Troubles of a Transfusionist in the Olden Time.—The "Union Médicale" quotes from an old book a curious story of the troubles which beset a physician who experimented in transfusion of blood in the seventeenth century. A Dr. Denys, of Rheims, a strong believer in transfusion, tried that remedy, using calf's blood, with great success, upon a young man whom he found mad in the streets. The patient recovered, and continued well for two months, when he relapsed into dementia. A second experiment worked improvement, but not a cure. The young man soon lost his senses entirely, and his wife brought him again to Denys. A new operation only increased the patient's pains, and he died in a few hours. The widow then brought suit against Denys for killing her husband, and the doctor brought a counteraction against the woman for trying to poison him. The suit went in favor of the woman, but was afterward carried, through a course of appeals, to the Parliament. The case seems ultimately to have been discharged, but an edict was issued forbidding the practice of transfusion, under pain of corporal punishment.

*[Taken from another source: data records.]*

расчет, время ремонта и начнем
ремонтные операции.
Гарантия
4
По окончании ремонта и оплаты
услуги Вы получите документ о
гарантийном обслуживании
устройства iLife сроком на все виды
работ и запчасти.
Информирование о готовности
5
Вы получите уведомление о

Fertilizers and Savages.—"To what extent is the use of agricultural fertilizers known among uncivilized people?" is one of the questions raised in a paper by Mr. G. Browne Goode, on "The Uses of Agricultural Fertilizers by the American Indians and the Early English Colonists." Mr. Goode finds clear evidence in his historical readings that the Indians of New England used and taught the early settlers to use the menhaden as a manure. The aboriginal name, munnawhattcaug, whence our menhaden is derived, means fertilizer, and another name, paghaden, is derived from a verb which means to enrich the land. Governor Bradford tells, in his "History of Plimouth Plantation," how the Indian Squanto taught the colonists in planting their corn, that, "excepte they got fish, and set with it (in these old grounds), it would come to nothing." George Mourt, in a journal published in 1622, in speaking of the planting, says, "According to the manner of Indians, we manured our ground with herrings, or rather shads." No other direct reference to its use by Indians is quoted, but several instances are found in which the employment by the colonists of fish for manure is mentioned. Dr. Rau has met with but one allusion to the use of fertilizers by uncivilized races. It is in the writings of Garcilasso de Vega, who mentions the use of guano by the Peruvians. Mr. H. H. Bancroft has found in a translation of the Quiche MS., by Brasseur de Bourbourg, a notice of the Maya custom of cutting and burning the growth on the corn-fields, and allowing the ashes to remain as manure. This, however, was accidental rather than intentional fertilization, as the main object of the burning was to clear away rubbish. Professor Atwater has learned that the Indians of the north shore of Lake Superior use white-fish and lake-trout in manuring their fields, and Mr. Dall says that the Indians of Alaska have learned a rude system of agriculture from the Russians.